I haven't been doing much pottery lately. My wheel and kiln were down for a while and now it's very cold in the basement, and I just can't get motivated to get down there.
I've been playing with yarn instead. I learned how to knit maybe 5 years ago, but only knit occasionally.
I decided to try to dye my own self striping sock yarn. I had a bunch of undyed kona superwash fingering from Henry's Attic. I had dyed some long ago and then put it away and essentially forgot about it.
Anyway... After educating myself by reading several online websites I learned that to make self striping sock yarn you have to have a really long loop of yarn. One website I read (here) helpfully suggested that one knit up a few rounds of a sock using the desired number of stitches cast on, marking each new round with a magic marker. Then to unravel the yarn and measure how many inches it takes to make a round.
I did this and found that my socks take appx. 30" of yarn for each round. So to have, say, 3 stripes of one color, 2 stripes of the next color, and 2 stripes of the last color, I'd have to have 90" of the first, then 60" of the second, and 60" of the third. This would require a skein of 210" or about 6 yards. That's a big skein!
I decided to educate myself further and find out how people wind such large skeins. Eunny Knit (link above) describes winding it around two tripods or lamps. I didn't want to do that. KS over at Knitters Review Forums pointed out warping mills to me (e.g. warping mill). These are used by weavers to wind loops of many yards (as many as 20 yards or more!) for their looms, and look like exactly what I want. Unfortunately they are fairly expensive, and I don't have $300 to spend on one.

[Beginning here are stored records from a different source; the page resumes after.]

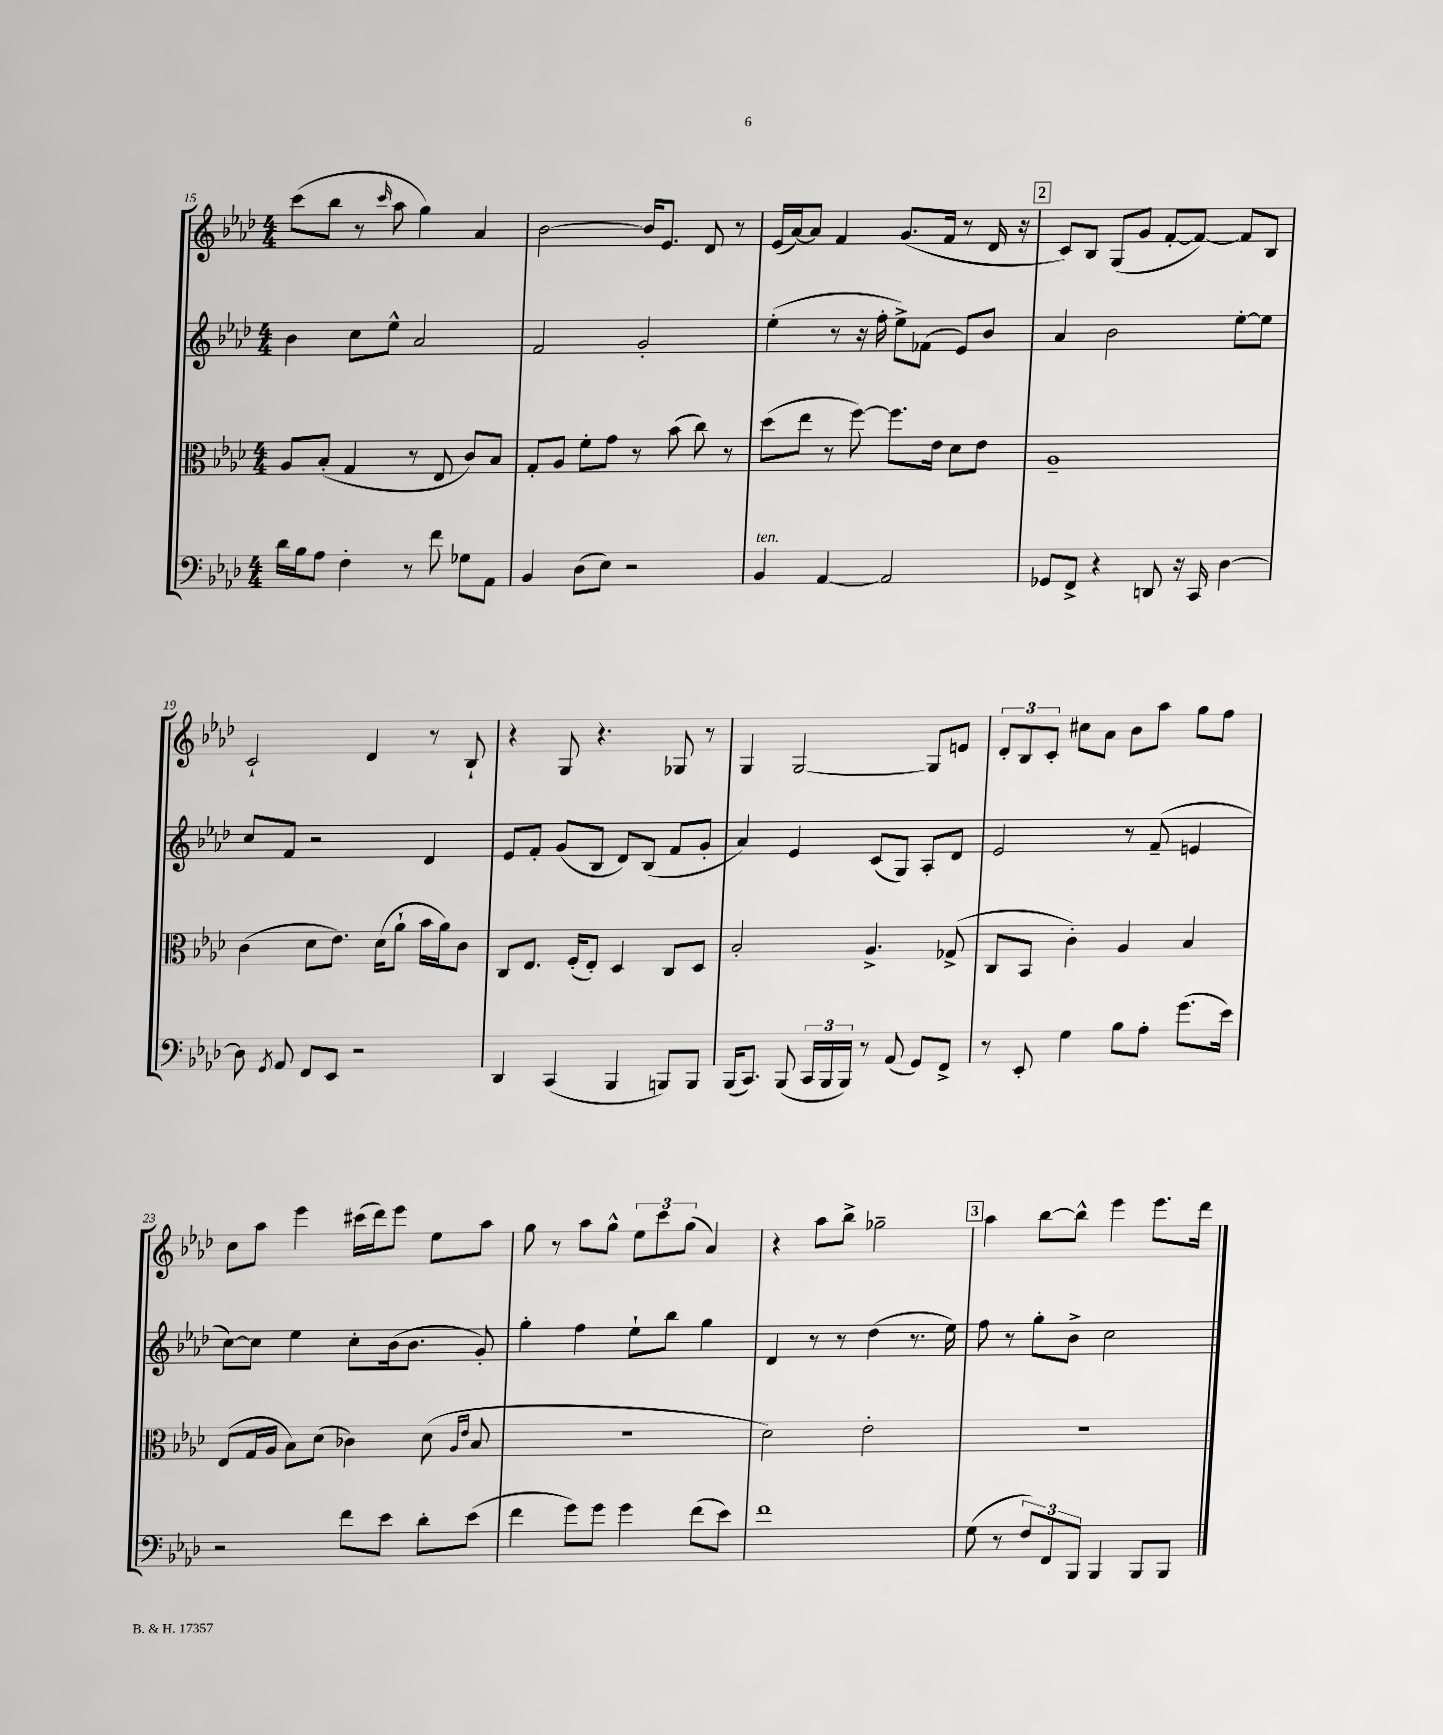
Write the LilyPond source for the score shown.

<<
\new StaffGroup <<
\new Staff = "s0" {
    \clef treble \key aes \major \numericTimeSignature \time 4/4
    \autoBeamOff c'''8[( bes''8] r8 \grace { c'''16 } aes''8 g''4) aes'4 |
    bes'2~ bes'16[ ees'8.] des'8 r8 |
    ees'16[( aes'16~) aes'8] f'4 g'8.[( f'16] r8 des'16 r16 |
    \mark \markup { \box "2" } c'8[) bes8] g8[( g'8] f'8[~-. f'8]~) f'8[ bes8] |
    c'2-! des'4 r8 bes8-! |
    r4 g8 r4. ges8 r8 |
    g4 g2~ g8[ e'8] |
    \tuplet 3/2 { des'8[-. bes8 c'8]-. } cis''8[ aes'8] bes'8[ aes''8] g''8[ f''8] |
    c''8[ aes''8] ees'''4 cis'''16[( des'''16) ees'''8] ees''8[ aes''8] |
    g''8 r8 aes''8[ g''8]-^ \tuplet 3/2 { ees''8[ c'''8 g''8]( } aes'4) |
    r4 aes''8[ bes''8]-> ges''2-- |
    \mark \markup { \box "3" } aes''4 bes''8[~ bes''8]-^ ees'''4 ees'''8.[ des'''16] \bar "|." |
}
\new Staff = "s1" {
    \clef treble \key aes \major \numericTimeSignature \time 4/4
    \autoBeamOff bes'4 c''8[ ees''8]-^ aes'2 |
    f'2 g'2-. |
    ees''4-.( r8 r16 f''16-. ees''8[->) fes'8]( ees'8[) bes'8] |
    \mark \markup { \box "2" } aes'4 bes'2 ees''8[~-. ees''8] |
    c''8[ f'8] r2 des'4 |
    ees'8[ f'8]-. g'8[( bes8] des'8[) bes8]( f'8[ g'8]-. |
    aes'4) ees'4 c'8[( g8]) aes8[-. des'8] |
    ees'2 r8 f'8--( e'4 |
    c''8[~) c''8] ees''4 c''8[-. bes'16( bes'8.] g'8-.) |
    g''4-. f''4 ees''8[-! bes''8] g''4 |
    des'4 r8 r8 des''4( r8. ees''16) |
    \mark \markup { \box "3" } f''8 r8 g''8[-. bes'8]-> c''2 \bar "|." |
}
\new Staff = "s2" {
    \clef alto \key aes \major \numericTimeSignature \time 4/4
    \autoBeamOff aes8[ bes8]-.( g4 r8 ees8 c'8[) bes8] |
    g8[-. aes8] f'8[-. g'8] r8 bes'8( c''8) r8 |
    des''8[( ees''8] r8 f''8~) f''8.[ ees'16] des'8[ ees'8] |
    \mark \markup { \box "2" } aes1-- |
    c'4( des'8[ ees'8.]) des'16[( aes'8]-! bes'16[ aes'16) c'8] |
    c8[ ees8.] f16[-.( ees8]-.) des4 c8[ des8] |
    bes2-. aes4.-> ges8->( |
    c8[ bes,8] c'4-.) aes4 bes4 |
    ees8[( g16 aes16] bes8[) des'8]( ces'4) des'8( \grace { aes16[ ees'16] } bes8 |
    r1 |
    des'2) ees'2-. |
    \mark \markup { \box "3" } R1 \bar "|." |
}
\new Staff = "s3" {
    \clef bass \key aes \major \numericTimeSignature \time 4/4
    \autoBeamOff des'16[ bes16 aes8] f4-. r8 f'8 ges8[ aes,8] |
    bes,4 des8[( ees8]) r2 |
    bes,4^\markup { \italic "ten." } aes,4~ aes,2 |
    \mark \markup { \box "2" } ges,8[ f,8]-> r4 d,8 r16 c,16 des4~ |
    des8 \acciaccatura { g,8 } aes,8 f,8[ ees,8] r2 |
    des,4 c,4( bes,,4 b,,8[) b,,8] |
    bes,,16[( c,8.]) bes,,8( \tuplet 3/2 { c,16[ bes,,16 bes,,16]) } r8 aes,8( g,8[) f,8]-> |
    r8 ees,8-. g4 bes8[ aes8]-. g'8.[( ees'16]) |
    r2 f'8[ ees'8] des'8[-. ees'8]( |
    f'4 g'8[) g'8] g'4 f'8[( ees'8]) |
    f'1 |
    \mark \markup { \box "3" } g8( r8 \tuplet 3/2 { f8[) f,8 bes,,8] } bes,,4 bes,,8[ bes,,8] \bar "|." |
}
>>
>>
\layout { \context { \Score currentBarNumber = #15 } }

I decided I could make a makeshift one myself, and proceeded to raid my daughter's tinker toys (actually SuperStructs). Here's what I came up with:

It's gone through a couple of tweaks since this first attempt. Basically it's just a box that rotates around an axle. There's a peg at the top to wrap the yarn around, and a peg at the bottom. You wrap the yarn around and around (as many times as it takes to get half the length of the skein you want) then you loop it over the bottom peg and wrap back up to the top following the path the yarn made on the way down. The cool thing about making it out of tinker toys is that you can change the height, move the pegs around etc... to get pretty close to the length of skein you want.
So far I've managed to make a skein as long as 16 yards with this contraption, which would allow me appx 19 rows of a sock to design stripes with.
I don't think I'd use this for making a warp for a loom (not that I'll ever do that), but for for making some self striping yarn it works like a charm! Here's a picture of some dyed yarn on the toy warping mill, and a picture of the dyed yarn being wound off the mill and into a center pull ball. That went surprisingly quickly and easily.

A picture of my first attempt at self striping yarn is posted at the top of this entry. The colors turned out with a little less contrast than what I had in mind, but I think it's still pretty. The number of rows per color turned out exactly as planned, so that's good.